→ **REQUIREMENT**
Copy out once more, exactly, the line with "X65000000Y45000000D03*" and all the lines after it, up to the last line of the data.

──────── RECORDS FOR THIS TASK ────────

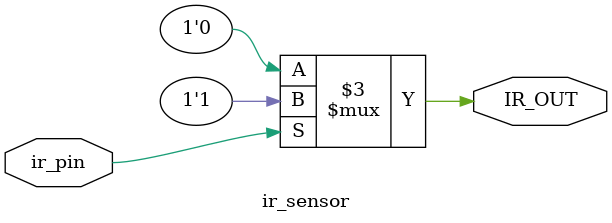
<source format=v>
`timescale 1ns / 1ps

module ir_sensor(
    input ir_pin,output reg IR_OUT);
    always @*begin
    if (ir_pin)begin
    IR_OUT<=1'b1;
    end
    else begin 
    IR_OUT<=1'b0;
    end
    end
    
endmodule
</source>
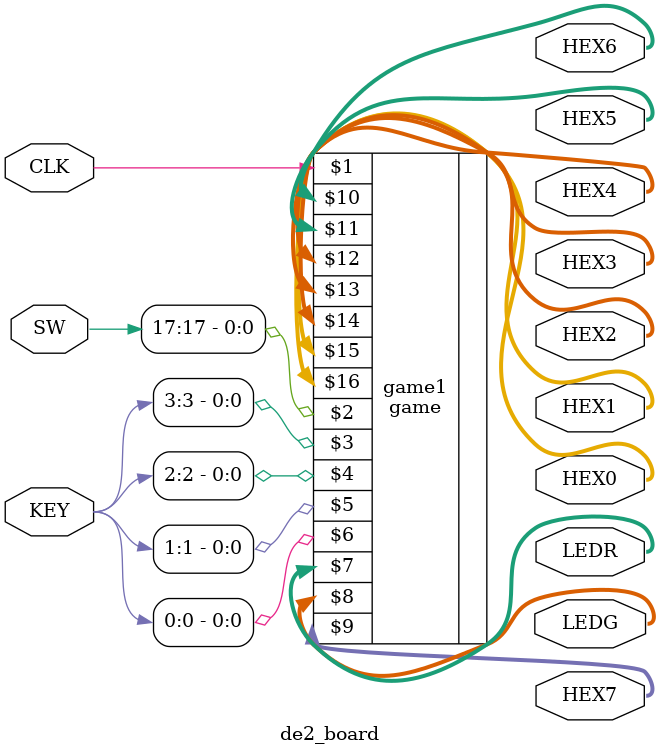
<source format=v>
`include "game.v"

module de2_board(CLK, SW, KEY, LEDR, LEDG, HEX7, HEX6, HEX5, HEX4, HEX3, HEX2, HEX1, HEX0);
	input CLK;
	input [17:0] SW;
	input [3:0] KEY;
	output [17:0] LEDR;
	output [8:0] LEDG;
	output [6:0] HEX7, HEX6, HEX5, HEX4, HEX3, HEX2, HEX1, HEX0;

	// Please define the signal!
	game game1(CLK, SW[17], KEY[3], KEY[2], KEY[1], KEY[0], LEDR, LEDG, HEX7, HEX6, HEX5, HEX4, HEX3, HEX2, HEX1, HEX0);


	// Please instantiate your circuit!

endmodule
</source>
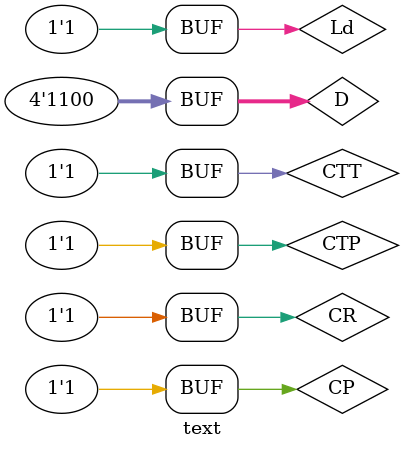
<source format=v>
`timescale 1ns / 1ps


module text;

	// Inputs
	reg CR;
	reg CP;
	reg CTP;
	reg CTT;
	reg Ld;
	reg [3:0] D;

	// Outputs
	wire [3:0] Q;
	wire Co;

	// Instantiate the Unit Under Test (UUT)
	My74LS161 uut (
		.CR(CR), 
		.CP(CP), 
		.CTP(CTP), 
		.CTT(CTT), 
		.Ld(Ld), 
		.D(D), 
		.Q(Q), 
		.Co(Co)
	);

	initial begin
		CR = 0;
		D = 0;
		CTP = 0;
		CTT = 0;
		Ld = 0;
		#100;
		CR = 1;
		Ld = 1;
		D = 4'b1100;
		CTT = 0;
		CTP = 0;
		#30 CR = 0;
		#20 CR = 1;
		#10 Ld = 0;
		#30 CTT = 1;
		CTP = 1;
		#10 Ld = 1;
		#510;
		CR = 0;
		#20 CR = 1;
		#500;
	end
	always begin
		CP = 0;#20;
		CP = 1;#20;
	end
endmodule


</source>
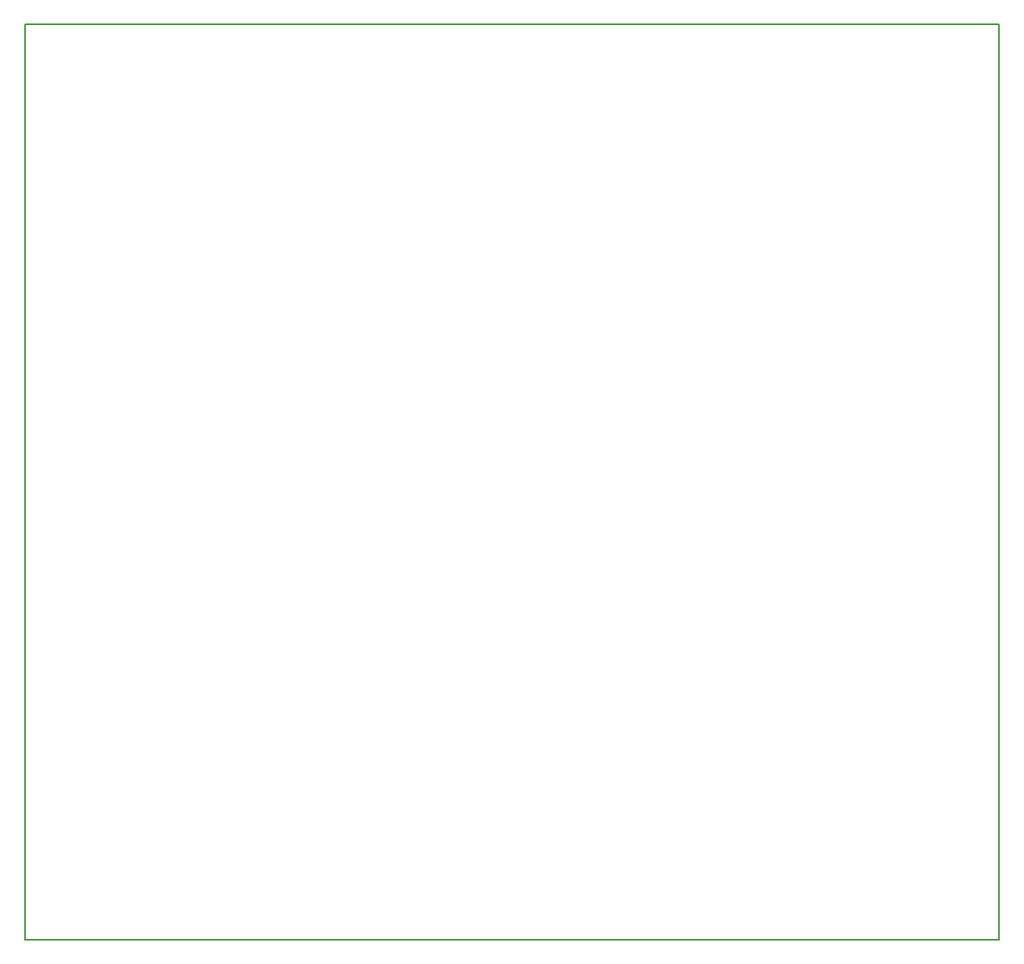
<source format=gbr>
%TF.GenerationSoftware,Altium Limited,Altium Designer,21.9.2 (33)*%
G04 Layer_Color=16711833*
%FSLAX45Y45*%
%MOMM*%
%TF.SameCoordinates,9F934031-F859-43C4-9D29-15814C5376A4*%
%TF.FilePolarity,Positive*%
%TF.FileFunction,Other,Board*%
%TF.Part,Single*%
G01*
G75*
%TA.AperFunction,NonConductor*%
%ADD69C,0.20000*%
D69*
X-8478000Y-5769000D02*
Y3831000D01*
X1722000D01*
Y-5769000D02*
Y3831000D01*
X-8478000Y-5769000D02*
X1722000D01*
%TF.MD5,bf65e6a5deee02adc956b7e91bc3b0f0*%
M02*

</source>
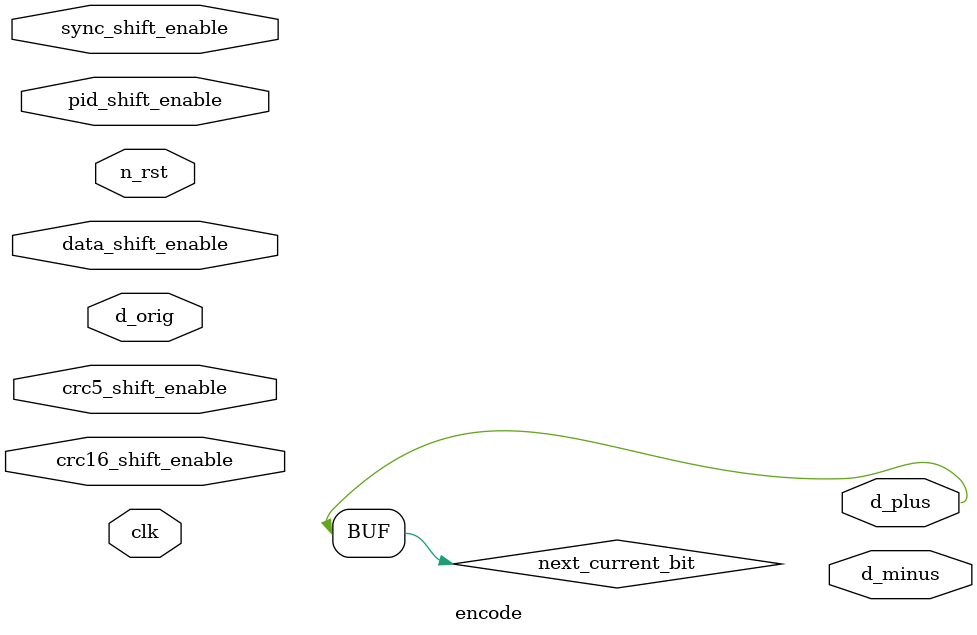
<source format=sv>

module encode
(
	input wire clk,
	input wire n_rst,
	input wire d_orig,
	input wire sync_shift_enable,
	input wire pid_shift_enable,
	input wire crc5_shift_enable,
	input wire crc16_shift_enable,
	input wire data_shift_enable,
	output wire d_plus,
	output wire d_minus
);
	reg stored_bit;
	reg next_stored_bit;
	reg current_bit;
	reg next_current_bit;
	reg d_line;


	always_ff @ (posedge clk, negedge n_rst)
	begin
		if (!n_rst)
		begin
			stored_bit <= 1;
			current_bit <= 1;
		end else begin
			stored_bit <= next_stored_bit;
			current_bit <= next_current_bit;
		end
	end
	always_comb
	begin
		if(eop)
		begin
			next_stored_bit = 1'b1;
		end else if (sync_shift_enable | pid_shift_enable | crc5_shift_enable | crc16_shift_enable | data_shift_enable) begin
			next_stored_bit = d_plus;
		end else begin
			next_stored_bit = stored_bit;
		end
	end
	assign d_line = (d_plus & !d_minus) | (!d_plus & d_minus) | (!d_plus & !d_minus);
	// assign next_stored_bit = ((sync_shift_enable | pid_shift_enable | crc5_shift_enable | crc16_shift_enable | data_shift_enable) ? (d_plus | eop) : stored_bit) | (eop ?;
	assign next_current_bit = d_plus;

	//NRZI encoding
	assign d_orig = d_line ? ((!stored_bit & current_bit) | (stored_bit & !current_bit)) : 1'bz;
endmodule
			


</source>
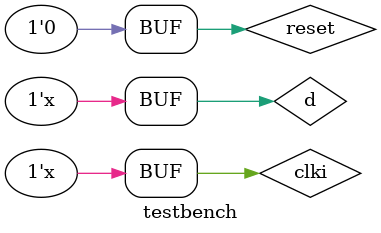
<source format=v>
`timescale 1us / 1ns


module testbench(
    );
    reg clki, d, reset;
    wire q;
    
    top_module inst1(.clk(clki), .d(d), .q(q), .reset(reset));
    
    initial begin
        clki = 0;
        d = 0;
        reset = 1;
    end
    
    always #10 clki = ~clki;
    always #15 d = ~d;
    
    initial begin
        reset = 0; #1000
        reset = 1; #1000
        reset = 0;
        
    end
    
    
        
endmodule

</source>
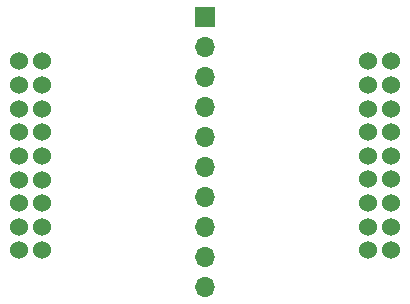
<source format=gbs>
G04 #@! TF.GenerationSoftware,KiCad,Pcbnew,7.0.6-0*
G04 #@! TF.CreationDate,2023-11-15T10:51:59-05:00*
G04 #@! TF.ProjectId,AntSniffer,416e7453-6e69-4666-9665-722e6b696361,rev?*
G04 #@! TF.SameCoordinates,Original*
G04 #@! TF.FileFunction,Soldermask,Bot*
G04 #@! TF.FilePolarity,Negative*
%FSLAX46Y46*%
G04 Gerber Fmt 4.6, Leading zero omitted, Abs format (unit mm)*
G04 Created by KiCad (PCBNEW 7.0.6-0) date 2023-11-15 10:51:59*
%MOMM*%
%LPD*%
G01*
G04 APERTURE LIST*
%ADD10R,1.700000X1.700000*%
%ADD11O,1.700000X1.700000*%
%ADD12C,1.524000*%
G04 APERTURE END LIST*
D10*
X168579800Y-45979000D03*
D11*
X168579800Y-48519000D03*
X168579800Y-51059000D03*
X168579800Y-53599000D03*
X168579800Y-56139000D03*
X168579800Y-58679000D03*
X168579800Y-61219000D03*
X168579800Y-63759000D03*
X168579800Y-66299000D03*
X168579800Y-68839000D03*
D12*
X182301000Y-49759600D03*
X184300000Y-49759600D03*
X182301000Y-51758600D03*
X184300000Y-51758600D03*
X182300000Y-53759600D03*
X184300000Y-53759600D03*
X182300000Y-55759600D03*
X184300000Y-55759600D03*
X182300000Y-57759600D03*
X184300000Y-57759600D03*
X182300000Y-59759600D03*
X184300000Y-59759600D03*
X182300000Y-61759600D03*
X184300000Y-61759600D03*
X182300000Y-63759600D03*
X184300000Y-63759600D03*
X182300000Y-65759600D03*
X184300000Y-65759600D03*
X154769000Y-49771800D03*
X152770000Y-49771800D03*
X154769000Y-51770800D03*
X152770000Y-51770800D03*
X154770000Y-53771800D03*
X152770000Y-53771800D03*
X154770000Y-55771800D03*
X152770000Y-55771800D03*
X154770000Y-57771800D03*
X152770000Y-57771800D03*
X154770000Y-59771800D03*
X152770000Y-59771800D03*
X154770000Y-61771800D03*
X152770000Y-61771800D03*
X154770000Y-63771800D03*
X152770000Y-63771800D03*
X154770000Y-65771800D03*
X152770000Y-65771800D03*
M02*

</source>
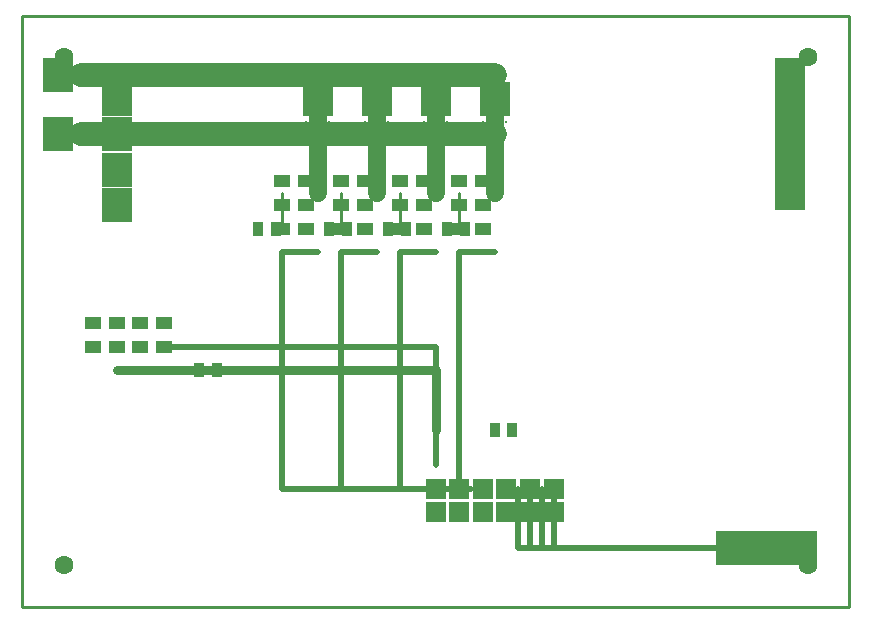
<source format=gtl>
G04 #@! TF.GenerationSoftware,KiCad,Pcbnew,6.0*
G04 #@! TF.CreationDate,2024-12-16T04:50:00+00:00*
G04 #@! TF.ProjectId,SmartHomeController,736D617274686F6D6520636F6E74726F,3.1*
G04 #@! TF.SameCoordinates,Original*
G04 #@! TF.FileFunction,Copper,L1,Top*
G04 #@! TF.FilePolarity,Positive*
%FSLAX46Y46*%
G04 Gerber Fmt 4.6, Leading zero omitted, Abs format (unit mm)*
G04 Created by KiCad (PCBNEW 6.0) date 2024-12-16 04:50:00*
%MOMM*%
%LPD*%
G01*
G04 APERTURE LIST*
%ADD10C,0.250000*%
%ADD11C,0.500000*%
%ADD12C,0.800000*%
%ADD13C,1.500000*%
%ADD14C,2.000000*%
%ADD15R,1.700000X1.700000*%
%ADD16R,1.400000X1.000000*%
%ADD17R,0.900000X1.300000*%
%ADD18C,1.600000*%
%ADD19R,2.500000X3.000000*%
%ADD20R,1.800000X1.000000*%
G04 APERTURE END LIST*
D10*
G04 Board Outline*
X0Y0D02*
X70000000Y0D01*
X70000000Y50000000D01*
X0Y50000000D01*
X0Y0D01*
G04 Power traces - AC section (2mm width for high current)*
D14*
G04 AC Live input to power distribution*
X5000000Y45000000D02*
X20000000Y45000000D01*
G04 Distribution to TRIAC channels*
X20000000Y45000000D02*
X25000000Y45000000D01*
X30000000Y45000000D01*
X35000000Y45000000D01*
X40000000Y45000000D01*
G04 AC Neutral return path*
X5000000Y40000000D02*
X40000000Y40000000D01*
G04 TRIAC control traces (1.5mm width)*
D13*
G04 TRIAC 1 output*
X25000000Y42000000D02*
X25000000Y35000000D01*
G04 TRIAC 2 output*
X30000000Y42000000D02*
X30000000Y35000000D01*
G04 TRIAC 3 output*
X35000000Y42000000D02*
X35000000Y35000000D01*
G04 TRIAC 4 output*
X40000000Y42000000D02*
X40000000Y35000000D01*
G04 ===== ISOLATION BARRIER (6mm gap) =====*
G04 No copper between Y=32mm and Y=26mm*
G04 5V Power distribution (0.8mm width)*
D12*
G04 From HLK-PM01 to ESP32*
X8000000Y20000000D02*
X35000000Y20000000D01*
X35000000Y15000000D01*
G04 ESP32 GPIO traces (0.5mm width)*
D11*
G04 Zero-cross detection GPIO 13*
X12000000Y22000000D02*
X35000000Y22000000D01*
X35000000Y12000000D01*
G04 TRIAC control GPIO 16*
X35000000Y10000000D02*
X22000000Y10000000D01*
X22000000Y30000000D01*
X25000000Y30000000D01*
G04 TRIAC control GPIO 17*
X36000000Y10000000D02*
X27000000Y10000000D01*
X27000000Y30000000D01*
X30000000Y30000000D01*
G04 TRIAC control GPIO 18*
X37000000Y10000000D02*
X32000000Y10000000D01*
X32000000Y30000000D01*
X35000000Y30000000D01*
G04 TRIAC control GPIO 19*
X38000000Y10000000D02*
X37000000Y10000000D01*
X37000000Y30000000D01*
X40000000Y30000000D01*
G04 Switch input GPIO 32*
X60000000Y5000000D02*
X50000000Y5000000D01*
X42000000Y5000000D01*
X42000000Y10000000D01*
G04 Switch input GPIO 33*
X61000000Y5000000D02*
X51000000Y5000000D01*
X43000000Y5000000D01*
X43000000Y10000000D01*
G04 Switch input GPIO 25*
X62000000Y5000000D02*
X52000000Y5000000D01*
X44000000Y5000000D01*
X44000000Y10000000D01*
G04 Switch input GPIO 26*
X63000000Y5000000D02*
X53000000Y5000000D01*
X45000000Y5000000D01*
X45000000Y10000000D01*
G04 Signal traces (0.25mm width)*
D10*
G04 MOC3041 control signals*
X22000000Y32000000D02*
X22000000Y35000000D01*
X27000000Y32000000D02*
X27000000Y35000000D01*
X32000000Y32000000D02*
X32000000Y35000000D01*
X37000000Y32000000D02*
X37000000Y35000000D01*
G04 Component pads*
G04 ESP32-WROOM-32 module*
D15*
X35000000Y10000000D03*
X37000000Y10000000D03*
X39000000Y10000000D03*
X41000000Y10000000D03*
X43000000Y10000000D03*
X45000000Y10000000D03*
X35000000Y8000000D03*
X37000000Y8000000D03*
X39000000Y8000000D03*
X41000000Y8000000D03*
X43000000Y8000000D03*
X45000000Y8000000D03*
G04 TRIAC pads (TO-220)*
D19*
X25000000Y43000000D03*
X30000000Y43000000D03*
X35000000Y43000000D03*
X40000000Y43000000D03*
G04 MOC3041 Optocoupler pads (DIP-6)*
D16*
X22000000Y36000000D03*
X22000000Y34000000D03*
X22000000Y32000000D03*
X24000000Y36000000D03*
X24000000Y34000000D03*
X24000000Y32000000D03*
X27000000Y36000000D03*
X27000000Y34000000D03*
X27000000Y32000000D03*
X29000000Y36000000D03*
X29000000Y34000000D03*
X29000000Y32000000D03*
X32000000Y36000000D03*
X32000000Y34000000D03*
X32000000Y32000000D03*
X34000000Y36000000D03*
X34000000Y34000000D03*
X34000000Y32000000D03*
X37000000Y36000000D03*
X37000000Y34000000D03*
X37000000Y32000000D03*
X39000000Y36000000D03*
X39000000Y34000000D03*
X39000000Y32000000D03*
G04 HLK-PM01 power module pads*
D19*
X8000000Y43000000D03*
X8000000Y40000000D03*
X8000000Y37000000D03*
X8000000Y34000000D03*
G04 Resistor pads (SMD 0805, 1206, 2512)*
D17*
X20000000Y32000000D03*
X21500000Y32000000D03*
X26000000Y32000000D03*
X27500000Y32000000D03*
X31000000Y32000000D03*
X32500000Y32000000D03*
X36000000Y32000000D03*
X37500000Y32000000D03*
G04 PC817 optocoupler (SOP-4)*
D16*
X10000000Y22000000D03*
X10000000Y24000000D03*
X12000000Y22000000D03*
X12000000Y24000000D03*
G04 Bridge rectifier (DF04M)*
D16*
X8000000Y22000000D03*
X8000000Y24000000D03*
X6000000Y22000000D03*
X6000000Y24000000D03*
G04 Capacitor pads (SMD)*
D17*
X15000000Y20000000D03*
X16500000Y20000000D03*
X40000000Y15000000D03*
X41500000Y15000000D03*
G04 Screw terminal pads*
D19*
G04 AC Input J1*
X3000000Y45000000D03*
X3000000Y40000000D03*
G04 AC Output J2*
X65000000Y45000000D03*
X65000000Y42500000D03*
X65000000Y40000000D03*
X65000000Y37500000D03*
X65000000Y35000000D03*
G04 Switch connector J3*
X60000000Y5000000D03*
X61500000Y5000000D03*
X63000000Y5000000D03*
X64500000Y5000000D03*
X66000000Y5000000D03*
G04 Mounting holes (M2.5)*
D18*
X3500000Y3500000D03*
X66500000Y3500000D03*
X3500000Y46500000D03*
X66500000Y46500000D03*
G04 Thermal vias under TRIACs*
D10*
X25000000Y41000000D03*
X26000000Y41000000D03*
X24000000Y41000000D03*
X30000000Y41000000D03*
X31000000Y41000000D03*
X29000000Y41000000D03*
X35000000Y41000000D03*
X36000000Y41000000D03*
X34000000Y41000000D03*
X40000000Y41000000D03*
X41000000Y41000000D03*
X39000000Y41000000D03*
M02*

</source>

────────

→ **RESULT**
X65000000Y45000000D03*
X65000000Y42500000D03*
X65000000Y40000000D03*
X65000000Y37500000D03*
X65000000Y35000000D03*
G04 Switch connector J3*
X60000000Y5000000D03*
X61500000Y5000000D03*
X63000000Y5000000D03*
X64500000Y5000000D03*
X66000000Y5000000D03*
G04 Mounting holes (M2.5)*
D18*
X3500000Y3500000D03*
X66500000Y3500000D03*
X3500000Y46500000D03*
X66500000Y46500000D03*
G04 Thermal vias under TRIACs*
D10*
X25000000Y41000000D03*
X26000000Y41000000D03*
X24000000Y41000000D03*
X30000000Y41000000D03*
X31000000Y41000000D03*
X29000000Y41000000D03*
X35000000Y41000000D03*
X36000000Y41000000D03*
X34000000Y41000000D03*
X40000000Y41000000D03*
X41000000Y41000000D03*
X39000000Y41000000D03*
M02*

</source>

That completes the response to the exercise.